The Yale University Undergraduate Admissions Office boasts of having set out to “reinvent the dull genre of admission videos… with something… a little different.”

That something turns out to be this generally lame and appalling, faux hip 16:49 musical video, produced in collaboration with undergraduates and recent alumni.

It is intended to appeal to today’s high school students as a take-off on the popular high school musical television series Glee, and was praised by one alumnus on the LinkedIn discussion as “clever, fun and effectively ma[king] the point, without being boringly traditional, pretentious or elitest. (sic)”

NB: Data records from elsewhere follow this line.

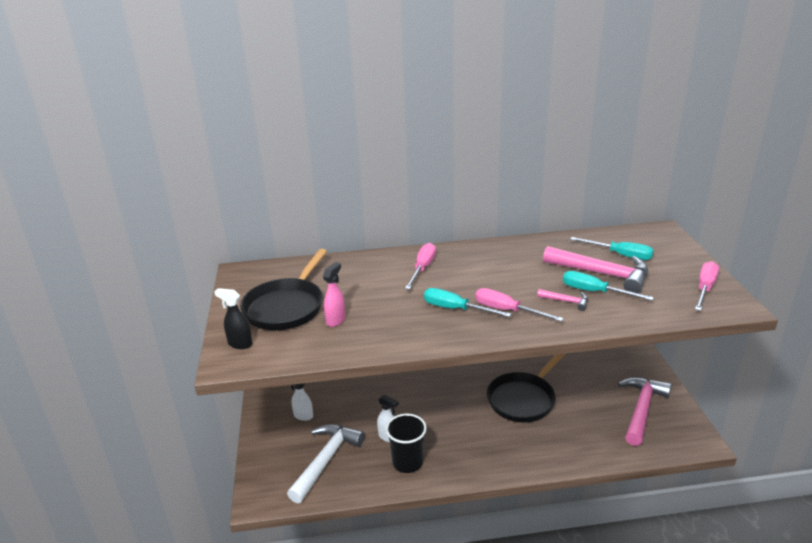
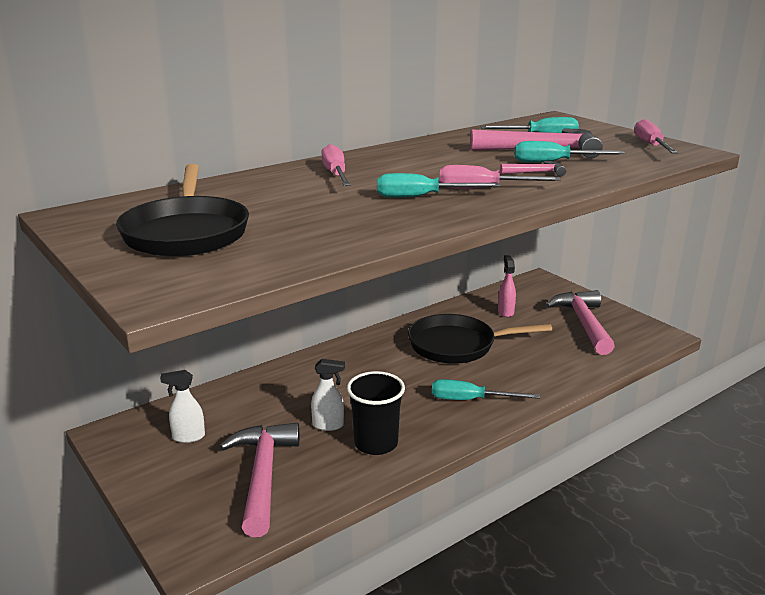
camera: 30 degrees left, 5 degrees down
black spray bottle [214,288,252,349] -> none
white hammer [287,424,365,503] -> pink hammer [219,423,300,537]
pink spray bottle [323,262,345,327] -> pink spray bottle moved to [498,255,516,317]
black pan [487,354,565,423] -> black pan turned 75 degrees clockwise [408,314,552,364]
none -> turquoise screwdriver [432,379,540,400]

Of course, I am myself boringly traditional, pretentious and elitist, so my soul positively writhed in horror at the spectacle of a Yale education being marketed in bad rhymes on the basis of a strange combination of consumerism (a salad bar and grill, college laundramats and gyms), the collegiate architecture of James Gamble Rogers, conformist political correctness (4 “cultural houses,” a sustainable farm), and the mere quantity of organizations and activities.

Somehow or other, Yale’s distinctive identity, described by F. Scott Fitzgerald thusly:

I think of all Harvard men as sissies… and all Yale men as wearing big blue sweaters and smoking pipes.”

I think of Princeton as being lazy and good-looking and aristocratic — you know, like a spring day. Harvard seems sort of indoors…

And Yale is November, crisp and energetic.”

was wholly overlooked.

Today’s young people are implicitly being expected to decide on their choice of college in much the way they would choose between holiday resorts or apartment complexes, purely on the basis of appearance and amenities. Yale today has no distinctive character or identity at all, it seems. The video has nearly 17 minutes of musical performances (of a sort), and no one ever sings “Bright College Years.”

It was not completely without its moments, however. Near the beginning a motley crowd, obviously made up of Yalies, is sitting there pretending to be parents and prospective students. A fashionably racially diverse admissions officer (played by Kobi Libii) is unctuously answering questions.

He answers an inquiry as to whether all Yale professors teach undergraduates in the affirmative, boasting that all tenured Yale professors teach undergraduates, so that even a freshman might be taking a class from a Nobel Prize winner. At that point, a wife goes “Oooo!” and elbows her husband, an Asperger type sporting a pocket protector, who blinks confusedly a few times in response and who (one strongly suspects) is, in fact, himself one of those very same faculty members just referred to.